Independent Component Analysis (ICA)
The constraint in ICA (Herault and Jutten, 1982), also called Blind Source Separation, is statistical independence between columns of A. The multivariate signal is decomposed into components, with non-Gaussian distributions, that are as independent as possible. The resulting components should minimize statistical dependence, in the aim of identifying distinct biological processes. The constraints of statistical independence is equivalent to maximizing non-gaussianity of data point projections onto the components. The idea is to use higher-order moments for matrix approximation, while considering all Gaussian signals as noise (Comon, P, 1994).
Several studies have compared these methods in the context of this problematic (Zinovyev, A et al, 2013 and Cantini, L et al, 2019).
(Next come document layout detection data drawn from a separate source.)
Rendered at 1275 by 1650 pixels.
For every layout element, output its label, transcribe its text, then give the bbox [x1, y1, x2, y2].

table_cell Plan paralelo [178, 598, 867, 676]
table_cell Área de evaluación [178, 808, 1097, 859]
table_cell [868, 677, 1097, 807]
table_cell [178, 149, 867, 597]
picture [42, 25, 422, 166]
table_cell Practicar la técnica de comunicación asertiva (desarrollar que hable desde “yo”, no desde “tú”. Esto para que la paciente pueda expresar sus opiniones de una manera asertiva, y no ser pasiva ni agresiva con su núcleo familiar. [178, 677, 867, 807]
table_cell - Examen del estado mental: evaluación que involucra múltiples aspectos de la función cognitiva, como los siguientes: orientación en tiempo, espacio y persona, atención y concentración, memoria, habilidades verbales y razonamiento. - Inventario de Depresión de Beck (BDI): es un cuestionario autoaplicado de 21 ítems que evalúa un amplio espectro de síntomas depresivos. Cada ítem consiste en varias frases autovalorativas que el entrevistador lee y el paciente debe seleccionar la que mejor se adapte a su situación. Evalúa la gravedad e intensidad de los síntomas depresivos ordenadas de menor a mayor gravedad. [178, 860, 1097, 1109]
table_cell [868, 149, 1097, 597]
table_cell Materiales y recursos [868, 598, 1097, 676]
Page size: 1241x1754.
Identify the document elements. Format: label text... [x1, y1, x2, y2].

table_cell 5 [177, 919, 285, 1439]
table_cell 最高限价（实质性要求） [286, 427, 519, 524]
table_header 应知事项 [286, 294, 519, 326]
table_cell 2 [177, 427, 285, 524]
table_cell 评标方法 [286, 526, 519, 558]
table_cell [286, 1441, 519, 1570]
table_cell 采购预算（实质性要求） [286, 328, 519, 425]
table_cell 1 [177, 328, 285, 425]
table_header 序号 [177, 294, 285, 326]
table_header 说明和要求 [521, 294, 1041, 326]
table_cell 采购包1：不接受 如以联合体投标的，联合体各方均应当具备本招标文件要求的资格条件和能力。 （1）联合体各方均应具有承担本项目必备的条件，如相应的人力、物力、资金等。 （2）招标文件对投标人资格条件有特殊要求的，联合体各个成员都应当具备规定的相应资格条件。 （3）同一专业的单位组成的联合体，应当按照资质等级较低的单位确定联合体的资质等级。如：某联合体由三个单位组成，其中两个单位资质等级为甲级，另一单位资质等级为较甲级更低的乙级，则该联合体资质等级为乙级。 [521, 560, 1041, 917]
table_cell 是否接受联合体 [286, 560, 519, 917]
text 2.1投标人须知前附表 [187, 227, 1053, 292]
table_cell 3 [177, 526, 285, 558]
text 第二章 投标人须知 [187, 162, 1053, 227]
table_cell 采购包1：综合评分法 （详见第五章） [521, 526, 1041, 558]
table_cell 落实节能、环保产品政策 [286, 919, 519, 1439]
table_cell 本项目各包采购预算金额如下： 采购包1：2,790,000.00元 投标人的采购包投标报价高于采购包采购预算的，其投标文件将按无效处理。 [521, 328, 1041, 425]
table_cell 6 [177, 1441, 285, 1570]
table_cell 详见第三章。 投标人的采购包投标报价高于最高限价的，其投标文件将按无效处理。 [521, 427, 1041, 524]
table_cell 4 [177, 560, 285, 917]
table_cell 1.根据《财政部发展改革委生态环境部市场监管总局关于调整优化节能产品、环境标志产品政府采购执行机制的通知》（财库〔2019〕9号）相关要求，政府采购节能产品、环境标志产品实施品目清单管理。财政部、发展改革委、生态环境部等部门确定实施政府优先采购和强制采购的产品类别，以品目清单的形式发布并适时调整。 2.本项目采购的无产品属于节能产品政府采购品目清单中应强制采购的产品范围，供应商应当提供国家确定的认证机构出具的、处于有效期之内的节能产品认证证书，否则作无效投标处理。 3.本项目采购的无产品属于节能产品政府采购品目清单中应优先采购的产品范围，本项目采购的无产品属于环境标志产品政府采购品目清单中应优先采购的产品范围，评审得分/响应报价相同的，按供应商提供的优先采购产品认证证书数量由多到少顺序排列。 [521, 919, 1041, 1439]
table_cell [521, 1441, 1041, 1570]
How to use omic-data for deconvolution?
For the main data types on which deconvolution can be applied, let us mention some of the tools that can be used.
Methylation levels
The three methods used in the Health data challenge (1st edition) were based on NMF (RefFreeEWAS: Houseman, EA et al, 2014 - EDEc: Onuchic, V et al, 2016 - MeDeCom: Lutsik, P et al, P, 2017). Reference-Free Adjustment for Cell-Type composition (ReFACTor) (Rahmani, E et al, 2016) is an unsupervised method for the correction of cell-type heterogeneity based on PCA. There are also other methods, like the one proposed by Liang, C et al, (bioRxiv) 2019 where the authors used a hybrid method of stability selection and elastic net. The advantage of methylation data in this type of problem is that it is one of the most reproducible among molecular experiments, which allows easier integration of different datasets.
Gene expression
Most of the recent tools proposed to identify immune and stromal cell populations are supervised methods like CIBERSORT (Newman, A et al, 2015) or MCPCounter (Becht, E et al, 2016). They are not matrix factorization methods. The use of unsupervised tools for the identification of cell populations in gene expression seems quite limited until now. Few NMF-based methods have been developed (Brunet, J-P et al, 2004, Repsilber, D et al, 2010, Moffitt, R et al 2015, Gaujoux R, Seoighe C, 2012 (semi-supervised approach), Liu, Y et al, 2017). There are also few tools based on ICA: BIODICA (Kairov, U et al, 2017), DeconICA (https://github.com/UrszulaCzerwinska/DeconICA).
Mutational signatures
Most of the methods developed so far for mutational signature extraction are based on NMF as described in this review (Baez-Ortega A, 2019). The most well-known method, which rely on NMF, was published in Alexandrov, L et al, 2013 and was reused in several publications, including Alexandrov, L et al, 2018.